#### Set problem 1
In the Advent column, what does the Catholic website 'Busted Halo' say about people who are tired of Christmas by December 25?
#### Set problem 2
Resume the column on Advent and hope, starting right after its final sentence.

#### Source passage
Let us be soldiers of hope

We Christians have the ultimate basis for hope

In my privileged time writing for this paper I’ve penned several articles on the season of Christmas, but never written a thing on Advent. This neglect is a problem – a first-world problem perhaps, but hardly an unusual one. Most people hardly know what Advent is, and even those of us who do don’t really have all much of an understanding of it.

There are all sorts of reasons for this, which would make an excellent basis for another fun-filled pop-psychoanalysis of the Western World, but that, thankfully, is not my aim today.

Lunatic rush

I’m more interested in what we as Catholics, as Irishmen, as humans, are missing out on when we whiz breezily – or vexedly – through Advent in our lunatic rush to Christmas Day. We miss chances to relax, to be with our families, to reflect, to pray. (This, by the way, is the origin of the bizarre phenomenon of people who are, wait for it, sick of Christmas. Sick of Christmas! The Catholic website ‘Busted Halo’ nails it: if you’re tired of Christmas by December 25, you’re doing it wrong.)

#### Record list
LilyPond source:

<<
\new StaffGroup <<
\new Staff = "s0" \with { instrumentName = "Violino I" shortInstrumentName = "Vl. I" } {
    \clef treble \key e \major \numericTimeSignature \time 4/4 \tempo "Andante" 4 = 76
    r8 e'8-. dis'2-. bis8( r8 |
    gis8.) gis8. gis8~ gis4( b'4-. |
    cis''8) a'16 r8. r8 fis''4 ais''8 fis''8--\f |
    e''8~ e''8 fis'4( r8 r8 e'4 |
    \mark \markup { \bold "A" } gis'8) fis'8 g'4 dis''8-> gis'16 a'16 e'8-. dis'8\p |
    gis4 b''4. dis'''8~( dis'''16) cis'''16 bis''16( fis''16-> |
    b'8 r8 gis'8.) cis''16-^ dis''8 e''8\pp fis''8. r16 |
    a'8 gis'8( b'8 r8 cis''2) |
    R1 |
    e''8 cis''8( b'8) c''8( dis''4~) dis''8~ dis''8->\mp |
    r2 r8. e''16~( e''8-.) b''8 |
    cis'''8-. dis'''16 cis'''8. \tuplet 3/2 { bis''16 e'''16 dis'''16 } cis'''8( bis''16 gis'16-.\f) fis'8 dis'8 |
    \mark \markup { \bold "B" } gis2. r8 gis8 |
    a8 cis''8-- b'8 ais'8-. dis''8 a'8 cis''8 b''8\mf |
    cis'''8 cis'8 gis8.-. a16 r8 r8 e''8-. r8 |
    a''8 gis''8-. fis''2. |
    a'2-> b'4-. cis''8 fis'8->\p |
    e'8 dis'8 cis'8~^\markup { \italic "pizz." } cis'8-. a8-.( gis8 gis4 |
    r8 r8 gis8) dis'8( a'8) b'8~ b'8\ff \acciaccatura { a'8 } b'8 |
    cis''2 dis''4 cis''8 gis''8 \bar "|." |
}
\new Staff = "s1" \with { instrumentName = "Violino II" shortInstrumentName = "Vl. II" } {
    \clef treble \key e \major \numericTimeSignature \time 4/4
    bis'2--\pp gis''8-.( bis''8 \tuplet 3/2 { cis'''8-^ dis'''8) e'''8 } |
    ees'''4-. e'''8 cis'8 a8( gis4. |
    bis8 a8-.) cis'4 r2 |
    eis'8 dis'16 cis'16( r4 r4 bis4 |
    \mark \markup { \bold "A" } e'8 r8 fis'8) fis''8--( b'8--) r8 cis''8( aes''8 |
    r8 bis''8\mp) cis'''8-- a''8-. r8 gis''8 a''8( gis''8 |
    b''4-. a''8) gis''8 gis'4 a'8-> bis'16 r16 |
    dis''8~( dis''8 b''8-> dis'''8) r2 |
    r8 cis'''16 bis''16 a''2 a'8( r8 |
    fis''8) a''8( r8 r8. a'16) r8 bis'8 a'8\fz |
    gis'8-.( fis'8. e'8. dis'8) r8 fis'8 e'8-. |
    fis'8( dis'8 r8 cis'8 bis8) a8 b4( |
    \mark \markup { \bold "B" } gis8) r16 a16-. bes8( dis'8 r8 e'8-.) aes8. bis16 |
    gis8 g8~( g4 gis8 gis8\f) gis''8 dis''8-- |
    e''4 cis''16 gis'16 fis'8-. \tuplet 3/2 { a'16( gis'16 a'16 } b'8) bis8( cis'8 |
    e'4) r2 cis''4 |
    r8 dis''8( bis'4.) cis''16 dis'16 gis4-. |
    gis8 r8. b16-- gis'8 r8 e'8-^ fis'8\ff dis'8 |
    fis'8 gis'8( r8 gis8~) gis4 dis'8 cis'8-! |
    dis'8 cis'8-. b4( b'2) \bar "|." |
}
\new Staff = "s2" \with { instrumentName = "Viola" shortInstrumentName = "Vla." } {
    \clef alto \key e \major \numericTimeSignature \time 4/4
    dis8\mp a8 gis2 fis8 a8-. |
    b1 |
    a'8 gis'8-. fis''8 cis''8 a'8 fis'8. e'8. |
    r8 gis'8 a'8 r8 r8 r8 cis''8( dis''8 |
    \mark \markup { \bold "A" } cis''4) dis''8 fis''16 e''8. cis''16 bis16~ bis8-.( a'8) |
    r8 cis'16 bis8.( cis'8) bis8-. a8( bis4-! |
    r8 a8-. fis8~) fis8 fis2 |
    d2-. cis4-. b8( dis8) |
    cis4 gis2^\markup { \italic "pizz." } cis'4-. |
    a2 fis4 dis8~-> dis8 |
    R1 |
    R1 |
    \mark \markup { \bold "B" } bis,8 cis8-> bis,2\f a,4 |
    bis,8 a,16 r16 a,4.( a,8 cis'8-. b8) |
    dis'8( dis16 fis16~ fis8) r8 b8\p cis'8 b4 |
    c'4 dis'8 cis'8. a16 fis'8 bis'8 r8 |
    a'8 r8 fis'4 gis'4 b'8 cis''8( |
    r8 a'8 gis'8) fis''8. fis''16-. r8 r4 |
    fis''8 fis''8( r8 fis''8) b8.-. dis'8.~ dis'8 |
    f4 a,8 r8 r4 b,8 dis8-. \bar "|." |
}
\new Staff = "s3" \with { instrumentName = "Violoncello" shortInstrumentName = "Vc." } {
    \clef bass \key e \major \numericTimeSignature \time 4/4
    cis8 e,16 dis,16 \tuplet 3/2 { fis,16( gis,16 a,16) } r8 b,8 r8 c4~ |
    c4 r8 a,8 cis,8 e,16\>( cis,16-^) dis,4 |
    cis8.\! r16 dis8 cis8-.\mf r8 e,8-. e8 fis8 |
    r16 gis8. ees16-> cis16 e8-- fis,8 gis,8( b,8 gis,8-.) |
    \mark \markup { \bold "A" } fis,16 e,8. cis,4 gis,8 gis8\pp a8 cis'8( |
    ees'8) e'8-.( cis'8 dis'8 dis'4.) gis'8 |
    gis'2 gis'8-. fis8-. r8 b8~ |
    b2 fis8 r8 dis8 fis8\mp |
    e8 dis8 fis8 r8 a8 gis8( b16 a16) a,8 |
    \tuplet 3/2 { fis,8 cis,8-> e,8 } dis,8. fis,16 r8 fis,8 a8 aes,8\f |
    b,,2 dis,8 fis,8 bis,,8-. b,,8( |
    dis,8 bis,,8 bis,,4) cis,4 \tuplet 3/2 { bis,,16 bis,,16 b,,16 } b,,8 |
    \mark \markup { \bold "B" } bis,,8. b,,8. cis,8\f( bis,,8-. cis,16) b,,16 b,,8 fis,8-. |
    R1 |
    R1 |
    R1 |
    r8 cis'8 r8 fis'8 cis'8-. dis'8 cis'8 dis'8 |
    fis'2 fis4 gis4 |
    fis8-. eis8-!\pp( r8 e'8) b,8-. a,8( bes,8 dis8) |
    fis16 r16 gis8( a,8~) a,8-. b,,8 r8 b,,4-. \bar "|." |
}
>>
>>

#### Expected output 1
They're doing it wrong.

#### Expected output 2
Most importantly though, we miss a fantastic chance to immerse ourselves in hope.

What the Dickens do I mean by this? The different seasons of the Church calendar each have a particular atmosphere, a particular set of virtues that they emphasise. Lent is repentance, Easter, joy, and Advent is hope. With its calendars, candles, and expectant hymns, Advent provides us with constant opportunities to practise anticipation, wonder, excitement – hope.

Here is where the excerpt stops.